A verbatim reproduction of the lines below, from the line containing "Отслеживайте свой портфель" through the line containing "Получить доступ", both ends included, is the whole required output.

Excerpts from a dataset:
*** Block opens ***
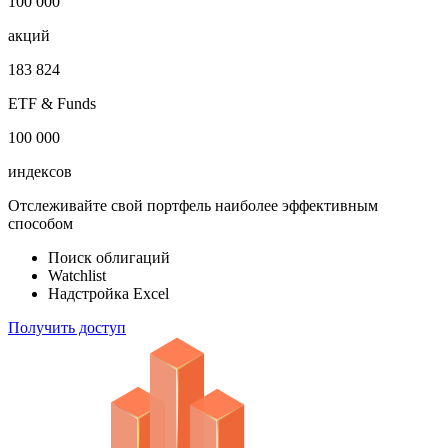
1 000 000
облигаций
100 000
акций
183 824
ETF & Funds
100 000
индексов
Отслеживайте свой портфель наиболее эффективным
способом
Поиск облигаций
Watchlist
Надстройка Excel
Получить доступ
*** Block closes ***
*** Block opens ***
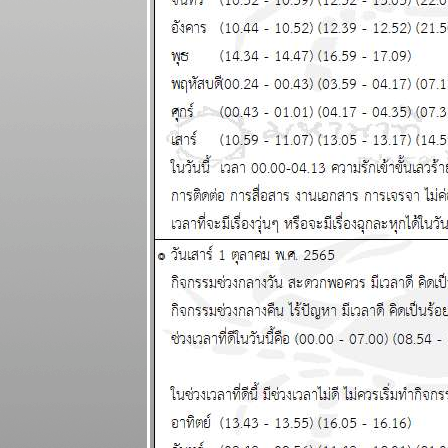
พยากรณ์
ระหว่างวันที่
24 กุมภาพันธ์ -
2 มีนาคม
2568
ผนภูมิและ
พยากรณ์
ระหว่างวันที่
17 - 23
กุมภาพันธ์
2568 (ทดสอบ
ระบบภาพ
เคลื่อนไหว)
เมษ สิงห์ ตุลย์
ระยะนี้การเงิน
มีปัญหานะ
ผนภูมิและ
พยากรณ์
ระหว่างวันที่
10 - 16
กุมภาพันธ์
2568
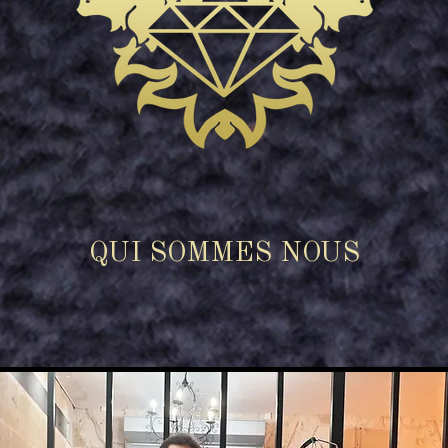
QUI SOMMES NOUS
*** Block closes ***
▶ [OUTPUT BELOW]
Отслеживайте свой портфель наиболее эффективным
способом
Поиск облигаций
Watchlist
Надстройка Excel
Получить доступ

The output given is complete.